Invitacion a una decapitacion by Vladimir Nabokov

Invitacion a una decapitacion by Vladimir Nabokov

autor:Vladimir Nabokov [Nabokov, Vladimir]
La lengua: spa
Format: epub
Tags: Spanish, Novela
publicado: 2008-07-04T22:00:00+00:00


CAPITULO XI

Los periódicos ya no llegaban a la celda: habiéndose dado cuenta de que le quitaban todas las hojas que pudieran contener referencias a la ejecución, Cincinnatus mismo los había rechazado. El desayuno se simplificó: en lugar de chocolate —bien que muy liviano— le llevaban una agua sucia con una flotilla de hojitas de té; la tostada era tan dura que no podía morderla.
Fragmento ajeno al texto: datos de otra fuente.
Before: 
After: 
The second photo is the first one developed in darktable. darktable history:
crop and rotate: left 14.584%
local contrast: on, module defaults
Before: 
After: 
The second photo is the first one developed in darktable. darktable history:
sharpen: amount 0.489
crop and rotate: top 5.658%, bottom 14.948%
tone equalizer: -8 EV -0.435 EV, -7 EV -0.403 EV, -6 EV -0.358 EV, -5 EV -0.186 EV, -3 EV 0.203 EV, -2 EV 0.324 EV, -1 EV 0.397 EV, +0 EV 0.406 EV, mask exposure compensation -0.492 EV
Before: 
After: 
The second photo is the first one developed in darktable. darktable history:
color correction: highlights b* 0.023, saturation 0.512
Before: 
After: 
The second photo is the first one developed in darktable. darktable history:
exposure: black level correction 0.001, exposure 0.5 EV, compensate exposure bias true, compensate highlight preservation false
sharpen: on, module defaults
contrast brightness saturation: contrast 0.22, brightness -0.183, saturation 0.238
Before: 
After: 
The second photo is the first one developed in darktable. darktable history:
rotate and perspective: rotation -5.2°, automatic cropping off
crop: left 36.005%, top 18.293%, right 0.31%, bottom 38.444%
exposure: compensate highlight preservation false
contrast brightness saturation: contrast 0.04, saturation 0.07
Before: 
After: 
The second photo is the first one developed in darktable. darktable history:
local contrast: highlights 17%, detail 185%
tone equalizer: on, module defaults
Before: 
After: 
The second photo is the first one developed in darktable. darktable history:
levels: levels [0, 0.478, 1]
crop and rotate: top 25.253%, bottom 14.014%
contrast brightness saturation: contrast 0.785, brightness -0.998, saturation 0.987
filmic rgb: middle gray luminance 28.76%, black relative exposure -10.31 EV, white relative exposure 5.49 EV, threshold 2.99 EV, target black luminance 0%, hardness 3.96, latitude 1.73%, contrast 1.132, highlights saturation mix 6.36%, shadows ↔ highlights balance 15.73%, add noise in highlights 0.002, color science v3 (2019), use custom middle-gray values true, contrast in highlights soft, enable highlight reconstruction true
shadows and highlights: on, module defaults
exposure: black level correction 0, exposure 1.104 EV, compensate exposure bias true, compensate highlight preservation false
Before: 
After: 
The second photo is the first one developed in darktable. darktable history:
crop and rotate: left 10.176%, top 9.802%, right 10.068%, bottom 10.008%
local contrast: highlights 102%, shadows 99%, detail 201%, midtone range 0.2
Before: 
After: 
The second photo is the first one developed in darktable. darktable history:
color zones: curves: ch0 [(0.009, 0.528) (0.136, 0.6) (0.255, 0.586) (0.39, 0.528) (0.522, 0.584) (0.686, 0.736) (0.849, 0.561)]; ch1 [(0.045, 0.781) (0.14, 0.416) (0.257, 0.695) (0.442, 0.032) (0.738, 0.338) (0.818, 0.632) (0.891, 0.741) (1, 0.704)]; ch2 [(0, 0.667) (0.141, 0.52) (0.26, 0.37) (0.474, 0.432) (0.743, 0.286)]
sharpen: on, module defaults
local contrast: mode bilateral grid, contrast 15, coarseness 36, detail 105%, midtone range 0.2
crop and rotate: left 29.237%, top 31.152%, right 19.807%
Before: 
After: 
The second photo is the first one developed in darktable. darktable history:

Rodion no ocultaba que ya estaba aburrido de servir a un prisionero tan silencioso y molesto.

Deliberadamente demoraba cada vez más en la limpieza de la celda. Su llameante barba roja, el torpe azul de sus ojos, su delantal de cuero, sus manos como garras, todo esto se acumulaba por repetición para formar una impresión tan tediosa y deprimente que Cincinnatus se volvía cara a la pared mientras se realizaba la limpieza.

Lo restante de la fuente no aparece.